Stealth Disclosure

The Congressional practice of quietly attaching an unrelated provision to a larger piece of legislation at the last minute has all too often been used to benefit powerful corporate interests. In two recent cases, however, the stealth amendment process has resulted in changes that will make it easier to monitor questionable business practices by energy companies and federal contractors.

Extractive industries are complaining about language (Section 1504) slipped into the new financial reform bill that will require them to report on royalties and other payments to governments. The aim is to make it harder for those corporations to conceal bribes and other illegal transfers used to obtain petroleum or mining concessions and that often prop up corrupt regimes such as the one in Equatorial Guinea. The provision, based on a bill that had been introduced by Senators Benjamin Cardin of Maryland and Richard Lugar of Indiana, applies to publicly traded oil, gas and mining companies whose shares trade in the United States.

The law is a victory for groups such as Publish What You Pay, which has long campaigned to increase the transparency of energy corporation dealings with governments around the world. The campaign has already succeeded in getting some firms to disclose the information voluntarily, but it will be much better to have it mandated and overseen by the Securities and Exchange Commission, which will write rules covering the inclusion of the information in financial statements.
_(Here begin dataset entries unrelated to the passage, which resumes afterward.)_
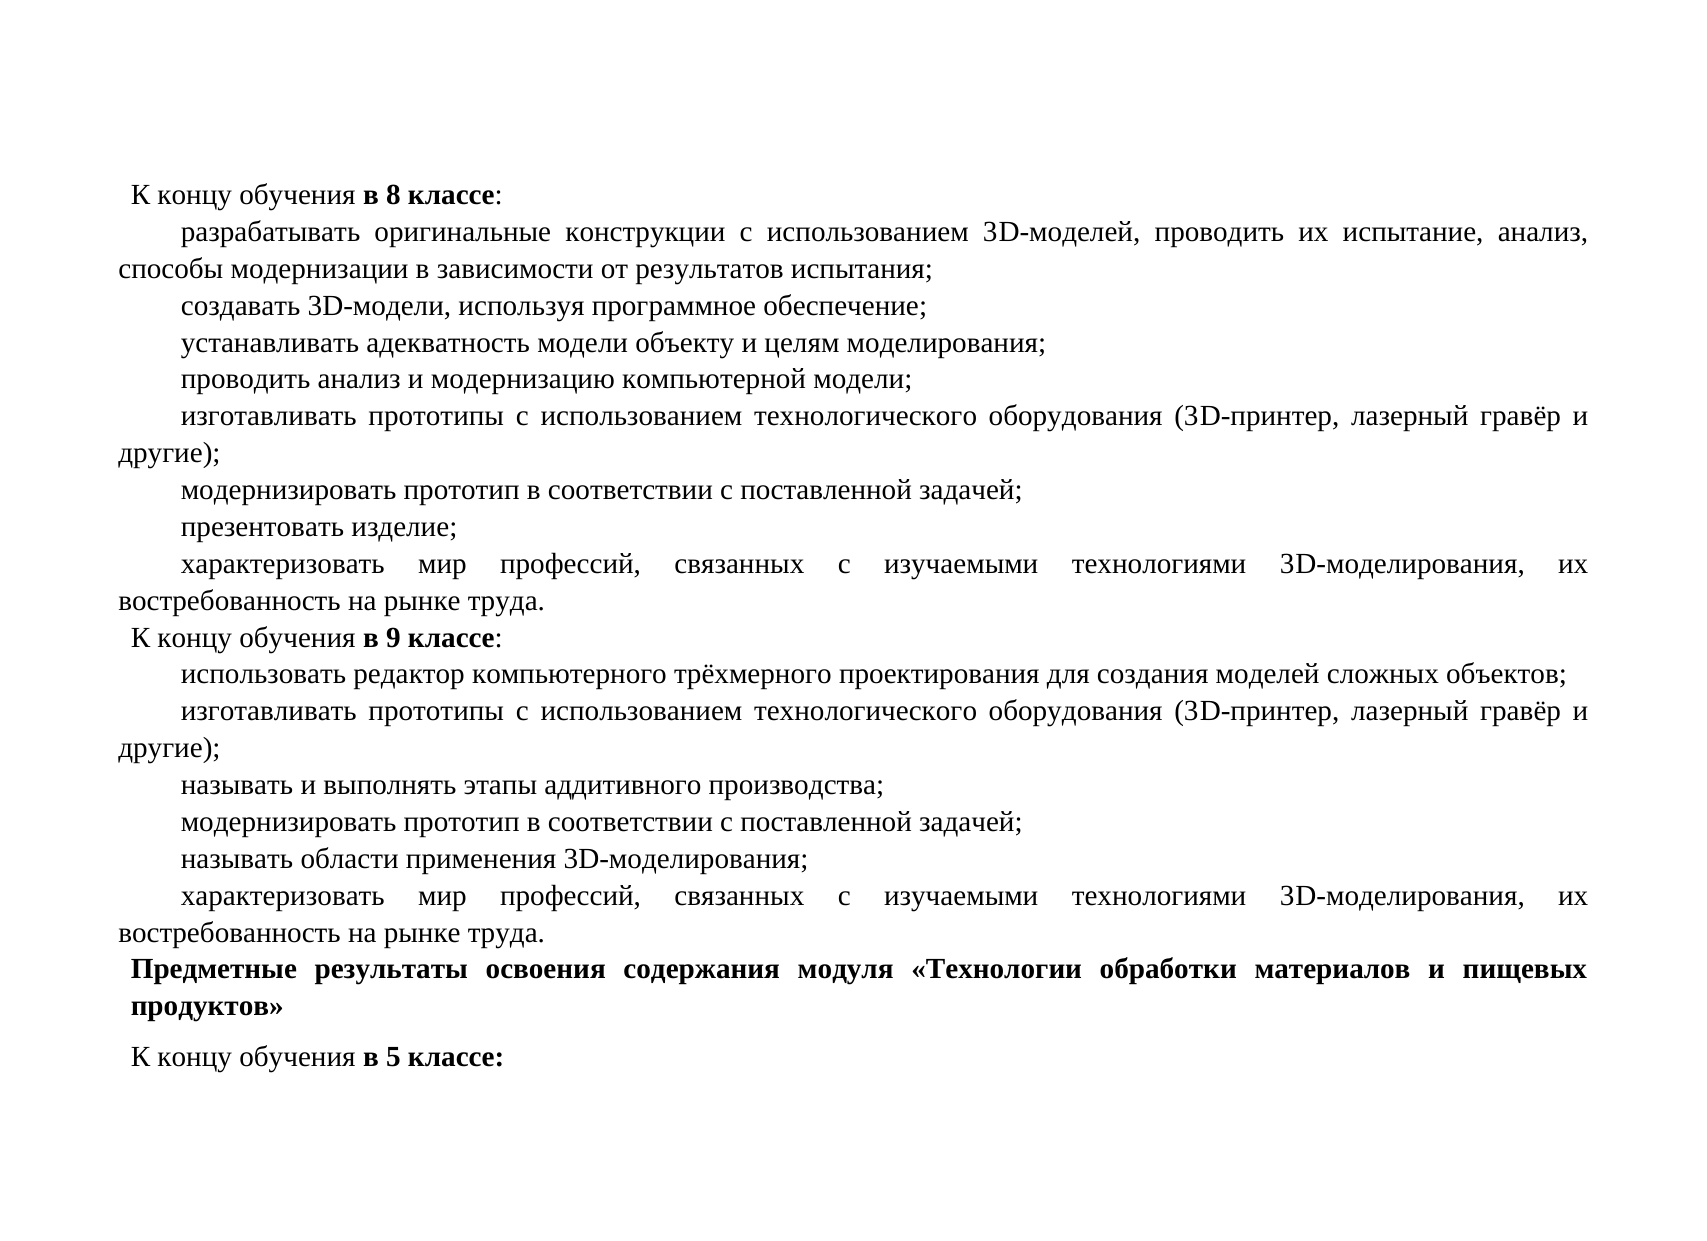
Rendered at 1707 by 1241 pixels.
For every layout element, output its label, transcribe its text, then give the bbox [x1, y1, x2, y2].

text Предметные результаты освоения содержания модуля «Технологии обработки материалов и пищевых продуктов» [131, 952, 1588, 1022]
text презентовать изделие; [118, 509, 1588, 543]
text использовать редактор компьютерного трёхмерного проектирования для создания моделей сложных объектов; [118, 657, 1588, 690]
text модернизировать прототип в соответствии с поставленной задачей; [118, 804, 1588, 838]
text изготавливать прототипы с использованием технологического оборудования (3D-принтер, лазерный гравёр и другие); [118, 693, 1588, 764]
text называть области применения 3D-моделирования; [118, 841, 1588, 874]
text модернизировать прототип в соответствии с поставленной задачей; [118, 472, 1588, 506]
text создавать 3D-модели, используя программное обеспечение; [118, 288, 1588, 321]
text К концу обучения в 9 классе: [131, 620, 1588, 653]
text разрабатывать оригинальные конструкции с использованием 3D-моделей, проводить их испытание, анализ, способы модернизации в зависимости от результатов испытания; [118, 214, 1588, 284]
text К концу обучения в 8 классе: [131, 177, 1588, 211]
text характеризовать мир профессий, связанных с изучаемыми технологиями 3D-моделирования, их востребованность на рынке труда. [118, 546, 1588, 616]
text устанавливать адекватность модели объекту и целям моделирования; [118, 325, 1588, 358]
text называть и выполнять этапы аддитивного производства; [118, 767, 1588, 801]
text проводить анализ и модернизацию компьютерной модели; [118, 362, 1588, 395]
text характеризовать мир профессий, связанных с изучаемыми технологиями 3D-моделирования, их востребованность на рынке труда. [118, 878, 1588, 948]
text К концу обучения в 5 классе: [131, 1039, 1588, 1073]
text изготавливать прототипы с использованием технологического оборудования (3D-принтер, лазерный гравёр и другие); [118, 398, 1588, 469]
That’s why trade associations such as the American Petroleum Institute and companies such as Exxon Mobil are grousing about the law. An API spokesperson told the Wall Street Journal that Russian and Chinese oil companies not subject to the requirement “could use the data to outfox U.S. companies in deals.”

Dubious complaints are also being heard from Beltway Bandit mouthpieces in response to a swift move by Sen. Bernie Sanders of Vermont to insert a provision in the recently passed supplemental appropriations bill giving the public access to a database about contractor performance – which in many cases means contractor misconduct.
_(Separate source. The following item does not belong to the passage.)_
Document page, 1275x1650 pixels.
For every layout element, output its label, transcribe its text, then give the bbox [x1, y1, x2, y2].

The database is the Federal Awardee Performance and Integrity Information System (FAPIIS), which was mandated as a result of 2008 legislation enacted thanks to the efforts of groups such as the Project On Government Oversight (POGO), which has its own Federal Contractor Misconduct Database covering the 100 companies doing the most business with Uncle Sam. FAPIIS is supposed to make it easier for federal agencies to review the track record of a much wider range of companies bidding on new contracts worth $500,000 or more. In addition to contract performance information collected from various federal sources, FASPIIS includes data submitted by companies with more than $10 million in contracts or grants on any criminal, civil or administrative proceedings brought against them during the previous three years.

FAPIIS was an important step forward, but it was able to get through Congress only after its sponsors agreed to restrict access to the database. POGO tested the provision by filing a FOIA request with the Pentagon for its FAPIIS information but was shot down.

A short time later, however, it came to light that the Sanders amendment survived in the supplemental spending bill President Obama signed on July 29. The provision will give the public access to FAPIIS information about contractor track records, but unfortunately it excludes past contract performance reviews by federal agencies.

Already, the Professional Services Council, the leading trade association of federal contractors, is warning that making parts of FAPIIS public “could create a politically motivated blacklist of vendors.” The PSC seems to believe that the public should not have the ability to pressure the federal government to stop doing business with crooked companies.

Speaking of blacklists, the FAPIIS change comes on the heels of an announcement by the Obama Administration that it is creating a master Do Not Pay database covering individuals and businesses that should not be receiving payments from federal agencies. At a time of growing hysteria about the federal deficit, it is good to see that attention is being paid to ways of cutting costs that are truly wasteful.